Rupert Holmes’s stage version of John Grisham novel gets off to an exciting start at Golden Theatre (photo by Carol Rosegg)

Golden Theatre
252 West 45th St. between Broadway & Eighth Ave.
Tuesday – Sunday through November 17, $49 – $132
www.atimetokillonbroadway.com

In A Time to Kill, Rupert Holmes’s adaptation of John Grisham’s 1989 debut novel, Tony winner Holmes (The Mystery of Edwin Drood) and director Ethan McSweeny set things up well in the first act, but it all falls apart very quickly in a second act that could have been called A Time to Overkill. In fictional Clanton, Mississippi, two white racists, Billy Ray Cobb (Lee Sellars) and Pete Willard (Dashiell Eaves), have just been arrested by Sheriff Ozzie Walls (Chiké Johnson) for raping and beating a ten-year-old black girl.

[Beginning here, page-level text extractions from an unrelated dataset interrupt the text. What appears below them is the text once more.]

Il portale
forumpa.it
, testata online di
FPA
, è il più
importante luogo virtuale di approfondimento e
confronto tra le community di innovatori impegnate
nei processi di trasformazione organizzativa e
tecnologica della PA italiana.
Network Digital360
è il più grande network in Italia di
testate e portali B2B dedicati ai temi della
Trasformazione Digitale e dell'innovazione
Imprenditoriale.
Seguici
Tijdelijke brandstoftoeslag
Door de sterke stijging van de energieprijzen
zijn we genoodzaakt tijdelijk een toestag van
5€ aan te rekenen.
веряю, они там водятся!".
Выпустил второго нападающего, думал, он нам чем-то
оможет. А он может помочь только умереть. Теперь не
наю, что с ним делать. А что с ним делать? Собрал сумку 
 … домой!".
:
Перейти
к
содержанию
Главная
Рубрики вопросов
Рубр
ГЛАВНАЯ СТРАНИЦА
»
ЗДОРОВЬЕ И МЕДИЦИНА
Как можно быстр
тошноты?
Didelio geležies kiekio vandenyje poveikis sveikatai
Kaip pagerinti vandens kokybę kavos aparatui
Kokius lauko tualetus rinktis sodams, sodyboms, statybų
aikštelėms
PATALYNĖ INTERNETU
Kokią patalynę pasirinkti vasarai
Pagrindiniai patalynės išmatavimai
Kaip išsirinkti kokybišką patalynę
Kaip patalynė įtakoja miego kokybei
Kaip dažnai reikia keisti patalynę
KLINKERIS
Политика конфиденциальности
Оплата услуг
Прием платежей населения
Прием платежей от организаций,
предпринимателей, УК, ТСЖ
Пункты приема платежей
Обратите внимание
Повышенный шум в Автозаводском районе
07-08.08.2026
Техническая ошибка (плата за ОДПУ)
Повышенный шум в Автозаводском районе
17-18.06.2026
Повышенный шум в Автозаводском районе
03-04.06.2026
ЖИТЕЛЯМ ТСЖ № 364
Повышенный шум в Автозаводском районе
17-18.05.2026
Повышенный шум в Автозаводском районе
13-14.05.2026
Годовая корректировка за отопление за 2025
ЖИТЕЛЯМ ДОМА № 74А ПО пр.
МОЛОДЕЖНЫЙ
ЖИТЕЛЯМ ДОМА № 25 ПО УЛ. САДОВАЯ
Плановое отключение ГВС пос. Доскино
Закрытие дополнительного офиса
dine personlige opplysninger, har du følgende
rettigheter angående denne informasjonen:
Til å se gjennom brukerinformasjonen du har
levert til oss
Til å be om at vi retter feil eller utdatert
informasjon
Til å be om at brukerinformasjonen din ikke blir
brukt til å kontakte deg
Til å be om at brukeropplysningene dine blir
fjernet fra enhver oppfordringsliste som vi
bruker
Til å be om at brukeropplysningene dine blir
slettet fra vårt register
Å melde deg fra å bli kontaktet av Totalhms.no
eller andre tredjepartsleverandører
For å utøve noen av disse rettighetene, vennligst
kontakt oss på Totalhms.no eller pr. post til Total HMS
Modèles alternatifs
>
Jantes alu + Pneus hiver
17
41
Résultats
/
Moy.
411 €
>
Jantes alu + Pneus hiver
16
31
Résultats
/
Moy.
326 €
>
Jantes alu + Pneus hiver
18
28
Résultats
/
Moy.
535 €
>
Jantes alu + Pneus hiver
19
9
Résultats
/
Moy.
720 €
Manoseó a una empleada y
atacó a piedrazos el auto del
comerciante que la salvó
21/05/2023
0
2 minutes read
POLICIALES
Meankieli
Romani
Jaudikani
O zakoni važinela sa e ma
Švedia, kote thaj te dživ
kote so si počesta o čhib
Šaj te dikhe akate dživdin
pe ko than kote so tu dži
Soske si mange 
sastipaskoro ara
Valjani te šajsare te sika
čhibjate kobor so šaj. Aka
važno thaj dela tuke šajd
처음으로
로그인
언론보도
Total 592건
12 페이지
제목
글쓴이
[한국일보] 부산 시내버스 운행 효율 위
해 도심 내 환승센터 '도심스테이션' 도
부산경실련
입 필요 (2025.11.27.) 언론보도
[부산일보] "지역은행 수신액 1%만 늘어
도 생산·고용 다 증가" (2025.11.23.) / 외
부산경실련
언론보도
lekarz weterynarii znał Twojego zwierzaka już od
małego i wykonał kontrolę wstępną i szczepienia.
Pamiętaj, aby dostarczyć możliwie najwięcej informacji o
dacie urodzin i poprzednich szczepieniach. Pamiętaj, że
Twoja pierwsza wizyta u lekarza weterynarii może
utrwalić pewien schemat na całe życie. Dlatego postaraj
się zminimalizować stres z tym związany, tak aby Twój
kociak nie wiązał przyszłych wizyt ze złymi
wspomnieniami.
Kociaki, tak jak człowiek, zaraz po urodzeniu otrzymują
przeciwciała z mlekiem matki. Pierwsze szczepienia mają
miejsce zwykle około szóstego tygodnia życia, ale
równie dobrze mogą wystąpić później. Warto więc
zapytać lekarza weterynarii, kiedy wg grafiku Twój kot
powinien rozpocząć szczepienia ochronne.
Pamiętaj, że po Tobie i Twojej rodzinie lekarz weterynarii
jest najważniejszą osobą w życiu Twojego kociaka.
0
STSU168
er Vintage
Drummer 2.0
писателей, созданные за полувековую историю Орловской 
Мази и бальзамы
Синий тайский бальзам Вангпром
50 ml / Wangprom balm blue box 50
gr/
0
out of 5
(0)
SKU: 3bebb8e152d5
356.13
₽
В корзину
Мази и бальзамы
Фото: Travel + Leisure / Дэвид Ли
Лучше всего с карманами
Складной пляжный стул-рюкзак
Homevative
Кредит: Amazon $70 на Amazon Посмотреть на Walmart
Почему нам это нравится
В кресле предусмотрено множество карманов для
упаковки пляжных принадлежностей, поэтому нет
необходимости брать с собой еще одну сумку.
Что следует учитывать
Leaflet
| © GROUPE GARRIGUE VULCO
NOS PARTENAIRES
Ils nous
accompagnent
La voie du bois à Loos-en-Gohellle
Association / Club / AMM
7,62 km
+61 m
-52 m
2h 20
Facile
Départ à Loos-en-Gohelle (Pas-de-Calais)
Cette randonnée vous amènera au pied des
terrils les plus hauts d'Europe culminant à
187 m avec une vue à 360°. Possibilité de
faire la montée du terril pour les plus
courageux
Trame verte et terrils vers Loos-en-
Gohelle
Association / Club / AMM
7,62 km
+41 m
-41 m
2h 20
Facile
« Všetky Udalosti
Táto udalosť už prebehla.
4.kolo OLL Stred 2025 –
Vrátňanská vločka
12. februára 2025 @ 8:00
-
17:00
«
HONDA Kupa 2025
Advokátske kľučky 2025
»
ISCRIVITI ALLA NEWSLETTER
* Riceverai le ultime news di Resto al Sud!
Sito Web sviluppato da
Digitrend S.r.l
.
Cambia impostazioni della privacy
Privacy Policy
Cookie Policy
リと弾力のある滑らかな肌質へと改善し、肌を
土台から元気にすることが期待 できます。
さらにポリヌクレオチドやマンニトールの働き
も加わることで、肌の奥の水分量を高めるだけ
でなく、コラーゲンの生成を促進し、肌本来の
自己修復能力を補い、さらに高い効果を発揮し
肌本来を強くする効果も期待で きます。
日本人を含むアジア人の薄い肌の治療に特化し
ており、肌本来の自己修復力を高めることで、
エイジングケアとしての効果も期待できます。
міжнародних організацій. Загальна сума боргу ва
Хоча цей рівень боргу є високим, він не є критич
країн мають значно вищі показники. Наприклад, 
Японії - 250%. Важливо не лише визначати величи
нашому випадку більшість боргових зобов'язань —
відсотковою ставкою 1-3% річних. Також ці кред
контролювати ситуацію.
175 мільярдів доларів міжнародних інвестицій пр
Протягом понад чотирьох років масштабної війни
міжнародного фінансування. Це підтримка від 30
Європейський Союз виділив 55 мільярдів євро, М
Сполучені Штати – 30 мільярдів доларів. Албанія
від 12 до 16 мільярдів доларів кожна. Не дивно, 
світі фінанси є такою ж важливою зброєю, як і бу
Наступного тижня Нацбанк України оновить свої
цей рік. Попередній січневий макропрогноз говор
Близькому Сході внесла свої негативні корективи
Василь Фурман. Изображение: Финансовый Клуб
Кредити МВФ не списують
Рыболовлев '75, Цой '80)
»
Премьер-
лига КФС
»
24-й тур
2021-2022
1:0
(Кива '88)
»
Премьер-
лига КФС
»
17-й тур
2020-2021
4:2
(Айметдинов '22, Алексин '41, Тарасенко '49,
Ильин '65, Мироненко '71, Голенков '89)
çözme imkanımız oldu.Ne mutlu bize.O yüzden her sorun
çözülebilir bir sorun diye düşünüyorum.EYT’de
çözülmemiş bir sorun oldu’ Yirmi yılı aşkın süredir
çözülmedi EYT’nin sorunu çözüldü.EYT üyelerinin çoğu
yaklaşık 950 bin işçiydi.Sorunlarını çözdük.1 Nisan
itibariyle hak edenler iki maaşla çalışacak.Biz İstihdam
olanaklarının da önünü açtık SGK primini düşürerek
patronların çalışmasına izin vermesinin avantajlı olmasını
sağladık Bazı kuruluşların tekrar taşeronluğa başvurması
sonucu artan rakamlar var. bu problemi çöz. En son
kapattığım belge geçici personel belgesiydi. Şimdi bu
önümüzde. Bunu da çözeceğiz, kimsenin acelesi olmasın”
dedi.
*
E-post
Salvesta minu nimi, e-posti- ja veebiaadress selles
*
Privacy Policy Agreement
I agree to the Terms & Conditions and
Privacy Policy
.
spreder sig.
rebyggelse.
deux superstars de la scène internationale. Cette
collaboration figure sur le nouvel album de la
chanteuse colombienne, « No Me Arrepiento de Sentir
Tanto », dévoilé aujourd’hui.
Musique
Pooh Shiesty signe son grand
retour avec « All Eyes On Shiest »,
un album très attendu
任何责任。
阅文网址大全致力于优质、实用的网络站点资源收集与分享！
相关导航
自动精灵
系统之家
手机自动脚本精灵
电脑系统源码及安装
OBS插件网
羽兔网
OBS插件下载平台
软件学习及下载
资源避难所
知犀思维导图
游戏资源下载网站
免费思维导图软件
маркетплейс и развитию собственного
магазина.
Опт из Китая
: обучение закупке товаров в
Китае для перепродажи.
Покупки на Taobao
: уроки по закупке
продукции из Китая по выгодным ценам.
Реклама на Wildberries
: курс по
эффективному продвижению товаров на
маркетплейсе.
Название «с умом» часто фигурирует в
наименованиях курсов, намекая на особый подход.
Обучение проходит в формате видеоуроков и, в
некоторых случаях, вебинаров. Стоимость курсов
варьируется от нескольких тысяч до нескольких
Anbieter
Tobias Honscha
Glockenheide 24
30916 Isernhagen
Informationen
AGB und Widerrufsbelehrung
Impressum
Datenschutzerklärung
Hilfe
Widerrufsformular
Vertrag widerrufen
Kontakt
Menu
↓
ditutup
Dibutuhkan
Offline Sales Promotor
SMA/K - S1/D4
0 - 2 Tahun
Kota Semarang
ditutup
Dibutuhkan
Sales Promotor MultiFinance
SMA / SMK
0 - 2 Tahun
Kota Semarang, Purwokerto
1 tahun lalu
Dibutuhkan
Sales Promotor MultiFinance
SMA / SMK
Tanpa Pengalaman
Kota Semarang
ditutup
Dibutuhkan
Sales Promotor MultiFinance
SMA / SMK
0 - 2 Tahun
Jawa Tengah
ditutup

After a bail hearing, the girl’s father, Carl Lee Hailey (John Douglas Thompson), shoots and kills both of them in the courthouse. Arrested for double homicide, Hailey hires local defense attorney Jake Brigance (Sebastian Arcelus) to represent him. With the help of law student Ellen Roark (Ashley Williams) and disbarred lawyer Lucien Wilbanks (Tom Skerritt), Brigance battles hotshot prosecutor and potential gubernatorial candidate Rufus R. Buckley (Patrick Page) to save Hailey from the death penalty. The first act flows smoothly, with short scenes and quick set changes that mimic the pace of a movie; in fact, A Time to Kill was a successful 1996 film directed by Joel Schumacher and starring Matthew McConaughey (Brigance), Samuel L. Jackson (Hailey), Sandra Bullock (Roark), Kevin Spacey (Buckley), Kiefer Sutherland (Cobb), Donald Sutherland (Wilbanks), and Charles S. Dutton (Walls).

(photo by Carol Rosegg)

Mississippi courtroom drama runs out of gas in overly zealous second act (photo by Carol Rosegg)

But in the second act, which focuses on the trial overseen by Judge Noose (a stumbling Fred Dalton Thompson), unnecessary video projections, manipulative emotional twists, and an annoying conceit in which Buckley and Brigance address the audience as if it’s the jury grow tiresome. The plot and characterizations get more, well, black and white as the lines become more heavily drawn between good and bad, and any sense of nuance vanishes. Skerritt, in his Broadway debut, isn’t given much to do, and none of the actors (the cast also includes Tonya Pinkins as Hailey’s wife and John Procaccino as a drunk insanity expert) deliver standout performances as the cardboard-cutout of a story continues. Grisham fans — who very likely are in the midst of reading his brand-new novel, Sycamore Row, which features the return of Brigance — will notice the deletion of certain characters, most prominently Ethel Twitty, Harry Rex Vonner, Stump Sisson, and Carla Brigance, making for a more streamlined version, but there are better ways to kill time than by seeing this overly zealous treatment of A Time to Kill. [ed note: On November 7, it was announced that the final performance will be held on November 17. In addition, John Grisham will host the November 14 performance, discussing the original novel, the play, and the sequel, Sycamore Row.]